*Problem description*. Exactly as given, reproduce the records in full.

######

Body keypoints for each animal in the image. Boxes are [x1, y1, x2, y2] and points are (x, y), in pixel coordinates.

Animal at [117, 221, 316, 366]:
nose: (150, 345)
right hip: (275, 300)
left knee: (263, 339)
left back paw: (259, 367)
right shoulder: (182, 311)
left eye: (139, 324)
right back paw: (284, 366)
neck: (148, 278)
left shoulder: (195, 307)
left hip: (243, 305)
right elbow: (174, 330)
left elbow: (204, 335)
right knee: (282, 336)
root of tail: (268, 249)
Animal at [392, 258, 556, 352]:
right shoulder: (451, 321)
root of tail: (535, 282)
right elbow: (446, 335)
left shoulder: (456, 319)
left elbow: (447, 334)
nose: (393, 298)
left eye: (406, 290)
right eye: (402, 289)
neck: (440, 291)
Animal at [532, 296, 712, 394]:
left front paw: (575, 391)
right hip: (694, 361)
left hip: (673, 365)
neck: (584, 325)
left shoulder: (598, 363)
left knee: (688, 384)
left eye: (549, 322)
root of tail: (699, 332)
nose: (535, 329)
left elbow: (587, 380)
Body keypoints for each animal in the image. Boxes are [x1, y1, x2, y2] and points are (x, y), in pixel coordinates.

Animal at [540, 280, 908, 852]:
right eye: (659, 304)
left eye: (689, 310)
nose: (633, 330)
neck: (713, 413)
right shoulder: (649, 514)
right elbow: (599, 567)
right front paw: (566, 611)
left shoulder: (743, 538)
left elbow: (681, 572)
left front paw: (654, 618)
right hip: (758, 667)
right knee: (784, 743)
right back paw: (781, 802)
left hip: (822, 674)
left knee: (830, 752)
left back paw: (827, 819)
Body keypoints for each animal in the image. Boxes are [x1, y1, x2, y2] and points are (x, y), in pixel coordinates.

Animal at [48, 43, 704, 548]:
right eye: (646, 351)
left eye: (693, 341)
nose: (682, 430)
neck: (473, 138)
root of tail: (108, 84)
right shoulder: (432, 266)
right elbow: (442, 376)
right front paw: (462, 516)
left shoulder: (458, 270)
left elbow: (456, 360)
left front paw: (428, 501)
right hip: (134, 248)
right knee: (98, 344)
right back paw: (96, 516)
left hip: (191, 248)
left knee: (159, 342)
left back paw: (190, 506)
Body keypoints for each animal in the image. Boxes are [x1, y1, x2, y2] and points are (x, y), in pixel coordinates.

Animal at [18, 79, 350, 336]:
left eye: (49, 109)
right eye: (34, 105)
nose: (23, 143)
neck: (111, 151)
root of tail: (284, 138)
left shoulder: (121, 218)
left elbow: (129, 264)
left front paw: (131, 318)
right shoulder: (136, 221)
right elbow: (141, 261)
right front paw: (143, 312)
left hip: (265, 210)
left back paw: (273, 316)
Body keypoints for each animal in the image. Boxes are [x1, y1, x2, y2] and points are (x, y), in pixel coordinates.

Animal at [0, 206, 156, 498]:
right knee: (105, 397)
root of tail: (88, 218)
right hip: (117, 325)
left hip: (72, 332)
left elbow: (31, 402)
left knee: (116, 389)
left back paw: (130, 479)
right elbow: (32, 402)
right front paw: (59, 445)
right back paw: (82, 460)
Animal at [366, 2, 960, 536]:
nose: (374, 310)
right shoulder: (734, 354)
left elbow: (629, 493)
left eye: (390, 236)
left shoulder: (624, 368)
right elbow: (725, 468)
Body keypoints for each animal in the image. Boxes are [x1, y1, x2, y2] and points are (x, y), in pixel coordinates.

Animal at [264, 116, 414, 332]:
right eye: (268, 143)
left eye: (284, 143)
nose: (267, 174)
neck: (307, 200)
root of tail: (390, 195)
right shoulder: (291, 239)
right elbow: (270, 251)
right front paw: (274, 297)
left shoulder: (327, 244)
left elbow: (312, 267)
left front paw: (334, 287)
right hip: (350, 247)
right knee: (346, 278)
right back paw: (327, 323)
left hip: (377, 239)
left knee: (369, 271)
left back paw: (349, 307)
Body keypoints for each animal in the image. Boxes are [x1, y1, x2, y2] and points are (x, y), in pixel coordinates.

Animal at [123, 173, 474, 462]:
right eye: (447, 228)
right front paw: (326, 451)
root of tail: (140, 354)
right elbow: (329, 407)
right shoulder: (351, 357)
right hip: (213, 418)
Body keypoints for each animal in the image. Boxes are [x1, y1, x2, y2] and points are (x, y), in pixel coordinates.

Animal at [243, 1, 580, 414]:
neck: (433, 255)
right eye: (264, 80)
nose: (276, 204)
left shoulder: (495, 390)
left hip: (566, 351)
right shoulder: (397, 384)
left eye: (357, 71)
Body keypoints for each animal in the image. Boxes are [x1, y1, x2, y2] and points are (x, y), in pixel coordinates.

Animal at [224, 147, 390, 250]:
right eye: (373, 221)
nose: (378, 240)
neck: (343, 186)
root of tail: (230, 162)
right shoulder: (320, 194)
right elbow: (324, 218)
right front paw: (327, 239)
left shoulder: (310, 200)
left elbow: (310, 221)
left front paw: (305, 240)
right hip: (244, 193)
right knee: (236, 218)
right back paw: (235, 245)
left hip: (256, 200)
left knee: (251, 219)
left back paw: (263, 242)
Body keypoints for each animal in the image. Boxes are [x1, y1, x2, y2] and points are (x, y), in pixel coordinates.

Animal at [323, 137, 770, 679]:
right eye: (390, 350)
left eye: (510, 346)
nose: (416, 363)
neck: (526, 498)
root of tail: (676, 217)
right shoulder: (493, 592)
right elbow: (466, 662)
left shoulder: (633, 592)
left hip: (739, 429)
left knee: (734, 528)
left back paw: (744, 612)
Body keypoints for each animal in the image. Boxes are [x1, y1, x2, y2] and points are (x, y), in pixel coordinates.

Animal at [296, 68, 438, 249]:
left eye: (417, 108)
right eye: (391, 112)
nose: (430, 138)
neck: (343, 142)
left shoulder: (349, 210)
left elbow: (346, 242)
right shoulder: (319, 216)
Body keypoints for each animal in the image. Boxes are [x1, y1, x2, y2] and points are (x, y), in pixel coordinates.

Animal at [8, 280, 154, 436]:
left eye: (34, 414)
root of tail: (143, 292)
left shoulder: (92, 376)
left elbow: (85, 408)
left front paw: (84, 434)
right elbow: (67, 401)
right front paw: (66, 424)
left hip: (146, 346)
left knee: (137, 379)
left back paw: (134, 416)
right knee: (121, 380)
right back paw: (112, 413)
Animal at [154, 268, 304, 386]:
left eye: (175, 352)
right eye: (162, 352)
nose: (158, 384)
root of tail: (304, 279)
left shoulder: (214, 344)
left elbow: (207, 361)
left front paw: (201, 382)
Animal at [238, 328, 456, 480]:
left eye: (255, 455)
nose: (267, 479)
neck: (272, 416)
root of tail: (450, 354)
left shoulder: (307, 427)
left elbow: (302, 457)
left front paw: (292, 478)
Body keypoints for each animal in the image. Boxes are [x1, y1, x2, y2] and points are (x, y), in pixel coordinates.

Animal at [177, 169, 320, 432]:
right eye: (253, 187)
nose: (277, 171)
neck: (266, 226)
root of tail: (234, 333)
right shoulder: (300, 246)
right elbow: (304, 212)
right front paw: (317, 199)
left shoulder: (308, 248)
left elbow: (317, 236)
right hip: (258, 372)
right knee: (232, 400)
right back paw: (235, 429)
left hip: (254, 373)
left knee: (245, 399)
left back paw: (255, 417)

######

*Task response*.
Body keypoints for each animal in the image. Boxes are [x1, y1, x2, y2] and points are (x, y), in pixel coordinates.

Animal at [117, 221, 316, 366]:
nose: (150, 345)
right hip: (275, 300)
left knee: (263, 339)
left back paw: (259, 367)
right shoulder: (182, 311)
left eye: (139, 324)
right back paw: (284, 366)
neck: (148, 278)
left shoulder: (195, 307)
left hip: (243, 305)
right elbow: (174, 330)
left elbow: (204, 335)
right knee: (282, 336)
root of tail: (268, 249)
Animal at [392, 258, 556, 352]:
right shoulder: (451, 321)
root of tail: (535, 282)
right elbow: (446, 335)
left shoulder: (456, 319)
left elbow: (447, 334)
nose: (393, 298)
left eye: (406, 290)
right eye: (402, 289)
neck: (440, 291)
Animal at [532, 296, 712, 394]:
left front paw: (575, 391)
right hip: (694, 361)
left hip: (673, 365)
neck: (584, 325)
left shoulder: (598, 363)
left knee: (688, 384)
left eye: (549, 322)
root of tail: (699, 332)
nose: (535, 329)
left elbow: (587, 380)
Body keypoints for each animal in the image. Boxes are [x1, y1, x2, y2] and points are (x, y), in pixel coordinates.

Animal at [540, 280, 908, 852]:
right eye: (659, 304)
left eye: (689, 310)
nose: (633, 330)
neck: (713, 413)
right shoulder: (649, 514)
right elbow: (599, 567)
right front paw: (566, 611)
left shoulder: (743, 538)
left elbow: (681, 572)
left front paw: (654, 618)
right hip: (758, 667)
right knee: (784, 743)
right back paw: (781, 802)
left hip: (822, 674)
left knee: (830, 752)
left back paw: (827, 819)
Body keypoints for each animal in the image. Boxes are [x1, y1, x2, y2] and points are (x, y), in pixel coordinates.

Animal at [48, 43, 704, 548]:
right eye: (646, 351)
left eye: (693, 341)
nose: (682, 430)
neck: (473, 138)
root of tail: (108, 84)
right shoulder: (432, 266)
right elbow: (442, 376)
right front paw: (462, 516)
left shoulder: (458, 270)
left elbow: (456, 360)
left front paw: (428, 501)
right hip: (134, 248)
right knee: (98, 344)
right back paw: (96, 516)
left hip: (191, 248)
left knee: (159, 342)
left back paw: (190, 506)
Body keypoints for each animal in the image. Boxes are [x1, y1, x2, y2] and points are (x, y), in pixel coordinates.

Animal at [18, 79, 350, 336]:
left eye: (49, 109)
right eye: (34, 105)
nose: (23, 143)
neck: (111, 151)
root of tail: (284, 138)
left shoulder: (121, 218)
left elbow: (129, 264)
left front paw: (131, 318)
right shoulder: (136, 221)
right elbow: (141, 261)
right front paw: (143, 312)
left hip: (265, 210)
left back paw: (273, 316)
Body keypoints for each animal in the image. Boxes are [x1, y1, x2, y2] and points are (x, y), in pixel coordinates.

Animal at [0, 206, 156, 498]:
right knee: (105, 397)
root of tail: (88, 218)
right hip: (117, 325)
left hip: (72, 332)
left elbow: (31, 402)
left knee: (116, 389)
left back paw: (130, 479)
right elbow: (32, 402)
right front paw: (59, 445)
right back paw: (82, 460)
Animal at [366, 2, 960, 536]:
nose: (374, 310)
right shoulder: (734, 354)
left elbow: (629, 493)
left eye: (390, 236)
left shoulder: (624, 368)
right elbow: (725, 468)
Body keypoints for each animal in the image. Boxes are [x1, y1, x2, y2] and points are (x, y), in pixel coordinates.

Animal at [264, 116, 414, 332]:
right eye: (268, 143)
left eye: (284, 143)
nose: (267, 174)
neck: (307, 200)
root of tail: (390, 195)
right shoulder: (291, 239)
right elbow: (270, 251)
right front paw: (274, 297)
left shoulder: (327, 244)
left elbow: (312, 267)
left front paw: (334, 287)
right hip: (350, 247)
right knee: (346, 278)
right back paw: (327, 323)
left hip: (377, 239)
left knee: (369, 271)
left back paw: (349, 307)
Body keypoints for each animal in the image. Boxes are [x1, y1, x2, y2] and points are (x, y), in pixel coordinates.

Animal at [123, 173, 474, 462]:
right eye: (447, 228)
right front paw: (326, 451)
root of tail: (140, 354)
right elbow: (329, 407)
right shoulder: (351, 357)
right hip: (213, 418)
Body keypoints for each animal in the image. Boxes are [x1, y1, x2, y2] and points are (x, y), in pixel coordinates.

Animal at [243, 1, 580, 414]:
neck: (433, 255)
right eye: (264, 80)
nose: (276, 204)
left shoulder: (495, 390)
left hip: (566, 351)
right shoulder: (397, 384)
left eye: (357, 71)
Body keypoints for each animal in the image. Boxes are [x1, y1, x2, y2] and points are (x, y), in pixel coordinates.

Animal at [224, 147, 390, 250]:
right eye: (373, 221)
nose: (378, 240)
neck: (343, 186)
root of tail: (230, 162)
right shoulder: (320, 194)
right elbow: (324, 218)
right front paw: (327, 239)
left shoulder: (310, 200)
left elbow: (310, 221)
left front paw: (305, 240)
right hip: (244, 193)
right knee: (236, 218)
right back paw: (235, 245)
left hip: (256, 200)
left knee: (251, 219)
left back paw: (263, 242)
Body keypoints for each animal in the image. Boxes are [x1, y1, x2, y2] and points are (x, y), in pixel coordinates.

Animal at [323, 137, 770, 679]:
right eye: (390, 350)
left eye: (510, 346)
nose: (416, 363)
neck: (526, 498)
root of tail: (676, 217)
right shoulder: (493, 592)
right elbow: (466, 662)
left shoulder: (633, 592)
left hip: (739, 429)
left knee: (734, 528)
left back paw: (744, 612)
Body keypoints for each animal in the image. Boxes are [x1, y1, x2, y2] and points are (x, y), in pixel coordinates.

Animal at [296, 68, 438, 249]:
left eye: (417, 108)
right eye: (391, 112)
nose: (430, 138)
neck: (343, 142)
left shoulder: (349, 210)
left elbow: (346, 242)
right shoulder: (319, 216)
Body keypoints for each animal in the image. Boxes are [x1, y1, x2, y2] and points are (x, y), in pixel coordinates.

Animal at [8, 280, 154, 436]:
left eye: (34, 414)
root of tail: (143, 292)
left shoulder: (92, 376)
left elbow: (85, 408)
left front paw: (84, 434)
right elbow: (67, 401)
right front paw: (66, 424)
left hip: (146, 346)
left knee: (137, 379)
left back paw: (134, 416)
right knee: (121, 380)
right back paw: (112, 413)
Animal at [154, 268, 304, 386]:
left eye: (175, 352)
right eye: (162, 352)
nose: (158, 384)
root of tail: (304, 279)
left shoulder: (214, 344)
left elbow: (207, 361)
left front paw: (201, 382)
Animal at [238, 328, 456, 480]:
left eye: (255, 455)
nose: (267, 479)
neck: (272, 416)
root of tail: (450, 354)
left shoulder: (307, 427)
left elbow: (302, 457)
left front paw: (292, 478)
Body keypoints for each animal in the image. Boxes are [x1, y1, x2, y2] and points are (x, y), in pixel coordinates.

Animal at [177, 169, 320, 432]:
right eye: (253, 187)
nose: (277, 171)
neck: (266, 226)
root of tail: (234, 333)
right shoulder: (300, 246)
right elbow: (304, 212)
right front paw: (317, 199)
left shoulder: (308, 248)
left elbow: (317, 236)
right hip: (258, 372)
right knee: (232, 400)
right back paw: (235, 429)
left hip: (254, 373)
left knee: (245, 399)
left back paw: (255, 417)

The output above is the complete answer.